>>>
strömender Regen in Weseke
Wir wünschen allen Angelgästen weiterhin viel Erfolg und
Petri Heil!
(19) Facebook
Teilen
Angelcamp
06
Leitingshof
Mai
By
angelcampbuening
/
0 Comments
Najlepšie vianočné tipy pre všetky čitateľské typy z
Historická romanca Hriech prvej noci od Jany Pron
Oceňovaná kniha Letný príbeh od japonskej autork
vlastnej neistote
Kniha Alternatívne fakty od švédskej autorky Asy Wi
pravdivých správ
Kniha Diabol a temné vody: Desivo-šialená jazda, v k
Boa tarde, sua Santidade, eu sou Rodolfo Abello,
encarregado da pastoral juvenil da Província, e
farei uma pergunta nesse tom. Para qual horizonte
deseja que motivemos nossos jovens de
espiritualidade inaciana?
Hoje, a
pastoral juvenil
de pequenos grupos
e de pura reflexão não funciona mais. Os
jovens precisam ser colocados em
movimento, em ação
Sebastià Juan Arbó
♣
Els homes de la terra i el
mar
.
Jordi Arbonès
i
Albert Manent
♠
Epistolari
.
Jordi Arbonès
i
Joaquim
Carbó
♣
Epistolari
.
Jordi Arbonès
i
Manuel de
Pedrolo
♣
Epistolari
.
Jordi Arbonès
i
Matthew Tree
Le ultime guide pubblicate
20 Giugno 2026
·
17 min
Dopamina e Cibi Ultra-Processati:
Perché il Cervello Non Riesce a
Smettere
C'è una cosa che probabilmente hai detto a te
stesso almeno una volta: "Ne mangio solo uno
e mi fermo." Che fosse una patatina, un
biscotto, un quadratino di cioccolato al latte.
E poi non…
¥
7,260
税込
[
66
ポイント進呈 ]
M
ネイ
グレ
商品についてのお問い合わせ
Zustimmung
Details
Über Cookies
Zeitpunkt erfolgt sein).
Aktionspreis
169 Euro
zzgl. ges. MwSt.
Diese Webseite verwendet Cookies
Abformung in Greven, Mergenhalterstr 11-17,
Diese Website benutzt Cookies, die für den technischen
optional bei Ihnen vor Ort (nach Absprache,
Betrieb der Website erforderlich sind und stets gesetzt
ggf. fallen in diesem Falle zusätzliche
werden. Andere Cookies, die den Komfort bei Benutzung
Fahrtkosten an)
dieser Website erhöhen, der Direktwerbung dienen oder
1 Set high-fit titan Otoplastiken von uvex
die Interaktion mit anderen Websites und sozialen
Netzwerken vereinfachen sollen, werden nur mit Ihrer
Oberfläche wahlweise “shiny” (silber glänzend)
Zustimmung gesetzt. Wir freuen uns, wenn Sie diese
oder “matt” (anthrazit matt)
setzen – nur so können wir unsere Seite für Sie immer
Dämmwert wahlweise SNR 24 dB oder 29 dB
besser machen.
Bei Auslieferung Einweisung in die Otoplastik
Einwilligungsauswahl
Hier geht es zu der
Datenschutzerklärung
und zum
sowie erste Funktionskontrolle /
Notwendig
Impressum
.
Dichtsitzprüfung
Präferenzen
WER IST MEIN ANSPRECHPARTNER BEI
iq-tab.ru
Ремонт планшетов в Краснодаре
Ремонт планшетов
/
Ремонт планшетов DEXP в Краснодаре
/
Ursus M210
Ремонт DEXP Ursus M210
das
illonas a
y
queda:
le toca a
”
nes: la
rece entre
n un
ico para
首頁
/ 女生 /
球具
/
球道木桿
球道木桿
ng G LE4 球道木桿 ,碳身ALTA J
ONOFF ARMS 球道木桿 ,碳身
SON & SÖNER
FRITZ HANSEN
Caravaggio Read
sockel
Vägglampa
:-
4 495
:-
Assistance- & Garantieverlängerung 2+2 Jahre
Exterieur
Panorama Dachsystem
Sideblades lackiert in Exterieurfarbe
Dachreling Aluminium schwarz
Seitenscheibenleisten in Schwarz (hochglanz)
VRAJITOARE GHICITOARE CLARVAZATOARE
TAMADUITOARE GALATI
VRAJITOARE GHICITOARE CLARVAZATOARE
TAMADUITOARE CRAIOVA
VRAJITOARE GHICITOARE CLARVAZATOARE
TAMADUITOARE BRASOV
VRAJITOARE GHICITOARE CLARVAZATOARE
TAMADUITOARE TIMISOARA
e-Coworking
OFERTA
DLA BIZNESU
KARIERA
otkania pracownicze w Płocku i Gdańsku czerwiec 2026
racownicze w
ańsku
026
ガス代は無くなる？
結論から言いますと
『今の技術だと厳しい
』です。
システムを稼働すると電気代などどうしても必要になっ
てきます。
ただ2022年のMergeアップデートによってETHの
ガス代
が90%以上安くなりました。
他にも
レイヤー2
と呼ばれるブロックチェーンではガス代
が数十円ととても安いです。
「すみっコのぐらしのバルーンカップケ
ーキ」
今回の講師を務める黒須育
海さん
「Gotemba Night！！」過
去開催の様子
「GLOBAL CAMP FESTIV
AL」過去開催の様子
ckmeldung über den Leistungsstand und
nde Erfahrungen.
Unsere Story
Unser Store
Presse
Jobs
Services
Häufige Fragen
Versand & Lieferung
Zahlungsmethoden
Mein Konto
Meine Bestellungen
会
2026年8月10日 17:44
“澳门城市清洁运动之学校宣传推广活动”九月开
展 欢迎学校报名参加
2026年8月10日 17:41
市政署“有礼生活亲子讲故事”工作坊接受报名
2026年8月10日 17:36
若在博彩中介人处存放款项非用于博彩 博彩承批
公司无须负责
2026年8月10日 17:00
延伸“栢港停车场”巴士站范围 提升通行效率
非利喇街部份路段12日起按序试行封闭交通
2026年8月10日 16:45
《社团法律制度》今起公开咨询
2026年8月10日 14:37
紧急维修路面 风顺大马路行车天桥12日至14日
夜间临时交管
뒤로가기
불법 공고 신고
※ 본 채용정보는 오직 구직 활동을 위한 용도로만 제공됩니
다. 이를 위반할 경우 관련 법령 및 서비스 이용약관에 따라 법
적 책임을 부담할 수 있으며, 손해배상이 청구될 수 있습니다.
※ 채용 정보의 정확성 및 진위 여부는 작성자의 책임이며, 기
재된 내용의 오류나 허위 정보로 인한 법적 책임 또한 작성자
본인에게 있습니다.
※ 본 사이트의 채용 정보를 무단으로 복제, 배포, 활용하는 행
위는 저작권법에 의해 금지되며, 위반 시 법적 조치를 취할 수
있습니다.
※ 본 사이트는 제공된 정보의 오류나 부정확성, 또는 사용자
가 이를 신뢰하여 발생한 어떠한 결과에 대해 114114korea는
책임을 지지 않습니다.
<<<
— EXERCISE —
Give back exactly the lines above starting at the line where "besser machen." appears and ending at the line where "2026年8月10日 17:44" appears, both included, with no other lines.

— SOLUTION TO THIS PROBLEM —
besser machen.
Bei Auslieferung Einweisung in die Otoplastik
Einwilligungsauswahl
Hier geht es zu der
Datenschutzerklärung
und zum
sowie erste Funktionskontrolle /
Notwendig
Impressum
.
Dichtsitzprüfung
Präferenzen
WER IST MEIN ANSPRECHPARTNER BEI
iq-tab.ru
Ремонт планшетов в Краснодаре
Ремонт планшетов
/
Ремонт планшетов DEXP в Краснодаре
/
Ursus M210
Ремонт DEXP Ursus M210
das
illonas a
y
queda:
le toca a
”
nes: la
rece entre
n un
ico para
首頁
/ 女生 /
球具
/
球道木桿
球道木桿
ng G LE4 球道木桿 ,碳身ALTA J
ONOFF ARMS 球道木桿 ,碳身
SON & SÖNER
FRITZ HANSEN
Caravaggio Read
sockel
Vägglampa
:-
4 495
:-
Assistance- & Garantieverlängerung 2+2 Jahre
Exterieur
Panorama Dachsystem
Sideblades lackiert in Exterieurfarbe
Dachreling Aluminium schwarz
Seitenscheibenleisten in Schwarz (hochglanz)
VRAJITOARE GHICITOARE CLARVAZATOARE
TAMADUITOARE GALATI
VRAJITOARE GHICITOARE CLARVAZATOARE
TAMADUITOARE CRAIOVA
VRAJITOARE GHICITOARE CLARVAZATOARE
TAMADUITOARE BRASOV
VRAJITOARE GHICITOARE CLARVAZATOARE
TAMADUITOARE TIMISOARA
e-Coworking
OFERTA
DLA BIZNESU
KARIERA
otkania pracownicze w Płocku i Gdańsku czerwiec 2026
racownicze w
ańsku
026
ガス代は無くなる？
結論から言いますと
『今の技術だと厳しい
』です。
システムを稼働すると電気代などどうしても必要になっ
てきます。
ただ2022年のMergeアップデートによってETHの
ガス代
が90%以上安くなりました。
他にも
レイヤー2
と呼ばれるブロックチェーンではガス代
が数十円ととても安いです。
「すみっコのぐらしのバルーンカップケ
ーキ」
今回の講師を務める黒須育
海さん
「Gotemba Night！！」過
去開催の様子
「GLOBAL CAMP FESTIV
AL」過去開催の様子
ckmeldung über den Leistungsstand und
nde Erfahrungen.
Unsere Story
Unser Store
Presse
Jobs
Services
Häufige Fragen
Versand & Lieferung
Zahlungsmethoden
Mein Konto
Meine Bestellungen
会
2026年8月10日 17:44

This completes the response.